June 2016 tornado outlook
Spring is chugging along as the calendar moves into the end of May. Like the previous month’s tornado outlook, we will start here by assessing the month of May before we look ahead to June.
During the first six days of May, there were only two confirmed tornadoes. Although this seems oddly low, it is not at all uncommon to see a lull in tornado activity during the first week of May.
There was an active string of tornado days from May 7-10 [May 9, 2016 tornado outbreak], a localized event in the southern High Plains on May 16, and then a general increase in severe weather as we close the month. Otherwise, the month has been well below average in terms of tornadoes.
The continued lack of a high pressure ridge across the southeastern portion of the country has been a big player in the slow tornado season. This, when coupled with dips of low pressure in the Northeast, which have not been handled particularly well with the long-range ensembles, has prevented any significant tornado events from being able to occur across the central United States.
Changes do appear to be on the horizon into late May. As the larger scale weather pattern shifts, model forecasts are in strong agreement that high pressure returns to the South and East into the final week of the month. With a series of low pressure systems expected to eject from the Rockies into the Plains, multiple tornado events can be expected before May comes to a close. We already saw one on May 22.
Even with activity forecast to pick up, it appears likely that May finishes below average for tornadoes.
Odds favor the U.S. tornado count to be somewhat below the average of 186 tornadoes (1986-2015 average) for May. Note that the NCDC 1991-2010 average is 243.
Below average: 50% (less than 180 tornadoes)
Near average: 30% (between 180 and 230 tornadoes)
Above average: 20% (more than 230 tornadoes)
For the month of June, there is mixed news when it comes to tornado prospects. Climatology tells us that it doesn’t take much for tornado activity in June, as the jet stream shifts north and quality moisture often overspreads a large portion of the central states. The drawback is that this June may see “too much” high pressure ridging to take full advantage of the time of year.
Starting with the first half of the month, there is a growing consensus for considerable high pressure ridging across much of the country. This scenario would work to displace tornado activity up into the central to northern Plains and Upper Midwest. There is a general consensus with analogs to keep the High Plains active in June and this seems more probable early in the month than late in the month.

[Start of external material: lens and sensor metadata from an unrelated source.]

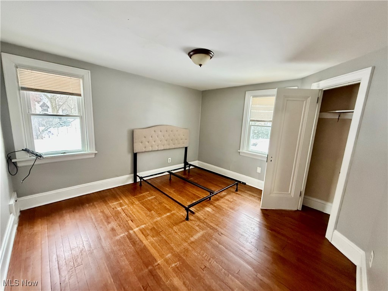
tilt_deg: -10.0
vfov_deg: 85.7
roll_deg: -2.7
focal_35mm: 14
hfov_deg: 102.1
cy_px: 146
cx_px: 194
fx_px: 157
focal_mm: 2.22
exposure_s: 1/60
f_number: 2.2
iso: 800
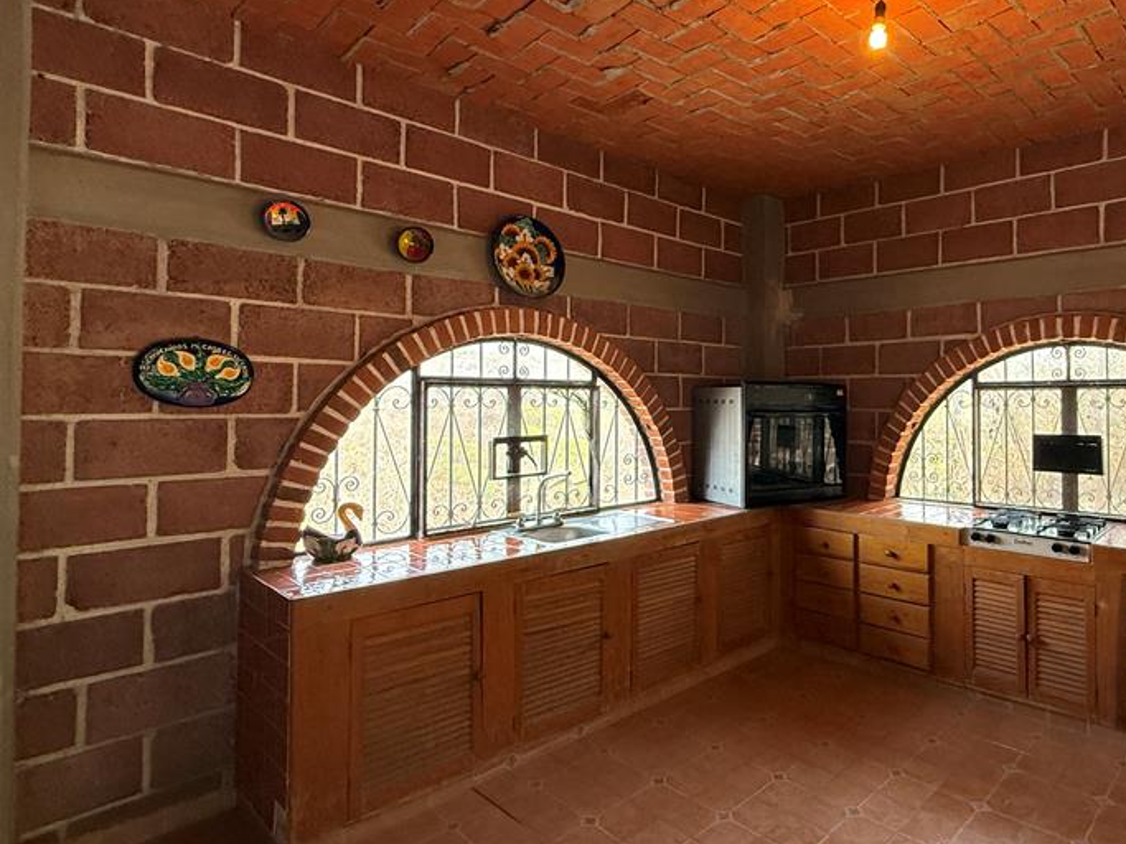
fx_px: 683
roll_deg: -0.4
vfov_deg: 63.3
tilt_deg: +2.2
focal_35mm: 21
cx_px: 725
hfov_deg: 77.1
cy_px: 386
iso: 200
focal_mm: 2.22
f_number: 2.2
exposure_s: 1/99
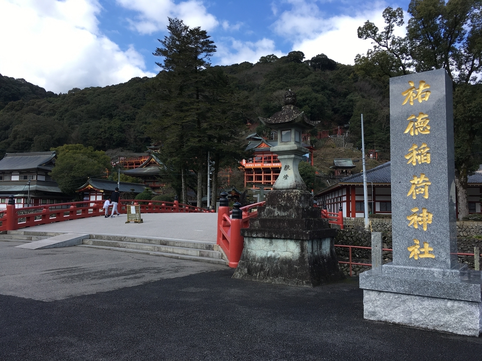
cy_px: 180
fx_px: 404
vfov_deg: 48.2
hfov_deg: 61.7
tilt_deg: +5.2
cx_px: 241
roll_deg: -0.9
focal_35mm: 29
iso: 25
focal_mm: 4.15
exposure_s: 1/810
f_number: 2.2
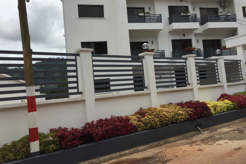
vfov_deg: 42.3
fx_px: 212
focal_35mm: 31
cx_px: 124
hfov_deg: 60.3
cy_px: 74
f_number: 2.2
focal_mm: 4.2
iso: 32
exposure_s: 1/2639
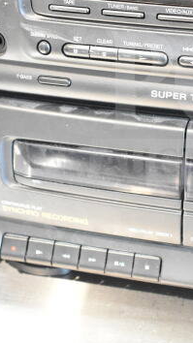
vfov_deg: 28.7
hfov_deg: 16.2
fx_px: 664
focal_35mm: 73
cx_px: 198
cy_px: 108
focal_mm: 18
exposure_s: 1/30
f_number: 3.5
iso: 2500
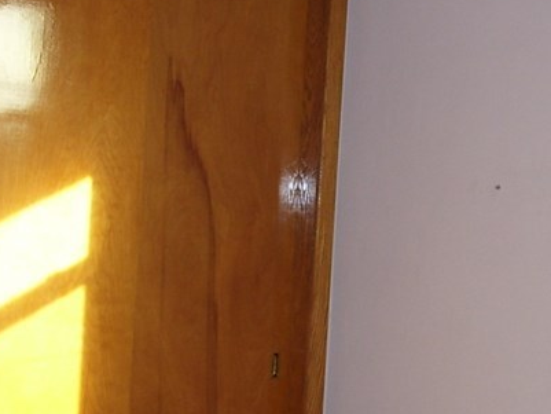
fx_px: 1465
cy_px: 309
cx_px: 246
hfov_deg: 21.3
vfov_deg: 16.0
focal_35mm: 92
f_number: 2.7
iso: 80
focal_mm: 6
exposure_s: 1/60
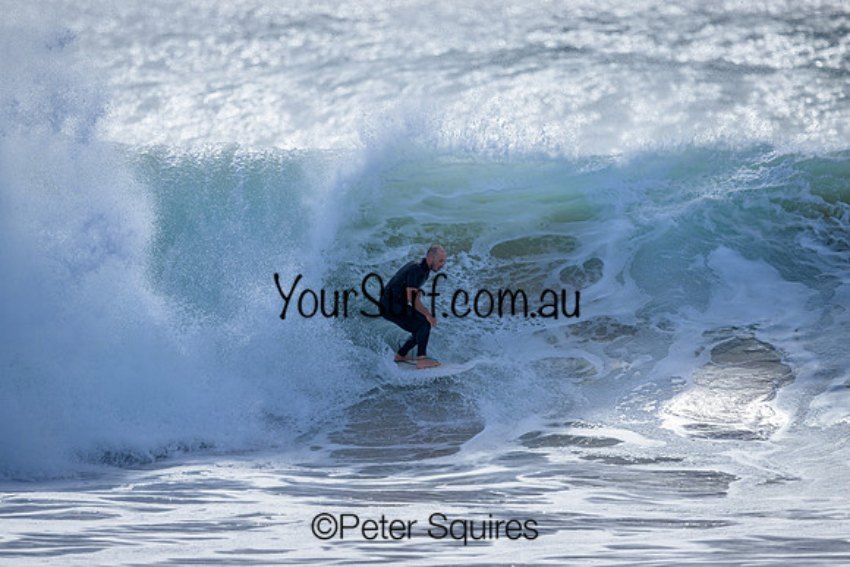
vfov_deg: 1.7
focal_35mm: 800
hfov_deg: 2.6
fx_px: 18892
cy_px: 284
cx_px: 425
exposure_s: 1/2000
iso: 280
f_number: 6.3
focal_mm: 800
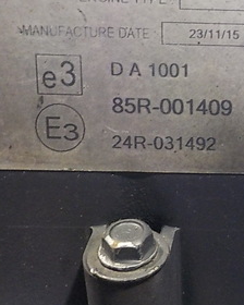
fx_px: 605
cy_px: 69
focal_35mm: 67
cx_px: 278
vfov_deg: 27.8
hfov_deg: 21.5
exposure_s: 1/20
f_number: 3.3
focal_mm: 4.1
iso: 400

Also, if ridging is as robust as the longer term models suggest, there may be a lack of consistent and/or higher-end tornado events, instead favoring a more sporadic pattern. A relative lull in tornado activity compared to average is expected during the first week or so of June.
There has been an undeniable bias in the models to be too aggressive with high pressure ridging into the Northeast and both ECMWF and GFS-based analogs do hint at some residual troughing of low pressure affecting the Northeast, at times.
This pattern would yield bouts of a west-northwest to northwest flow of the jet stream into the Great Lakes and Northeast. Such a pattern has been associated with enhanced tornado activity in the region, especially given the potential for disturbances to drop southeast from Canada with stronger winds aloft and very warm and unstable air in place near the surface. Some of the stronger tornadoes observed in the northeastern U.S. have occurred during a northwest flow regime.
Despite possibly above average tornado activity in the Northeast, ridging across the central states and weaker winds (less wind shear) in the mid and upper levels of the atmosphere will probably limit tornado activity through much of the month from the southern and central Plains into the middle Mississippi Valley.
Analogs show quite a bit of High Plains tornadoes activity, even down into West Texas, but due to significant high pressure ridging, it seems likely that the southern High Plains also quiets down, which aligns closer to climatology. The net result appears to be near to slightly below average tornado counts for mid to late June.
Disclaimer and note: Long term forecasts are educated predictions based on a number of considerations, including computer model forecasts, historical patterns and recent trends. They are intended to give a general idea of what is expected to take place in the coming weeks, but are not flawless and may have limited skill. These broad outlooks cannot account for small scale events or deviations from the projected weather patterns. The bottom line is that it is always a good idea to routinely check the most updated weather forecasts for the latest information.
*I used NCDC’s 1991-2010 average last month, but upon compiling data for the Tracking the tornadoes of 2016 project, I sifted through the last three decades of tornado information to make a 30-year average. This smooths out some of the very active years, like 2008 and 2011 (and the absurdly active April of 2011), but doesn’t go too far back in order to avoid the early years, like the 1950s, 60s and 70s, when countless tornadoes may have never been surveyed or even discovered.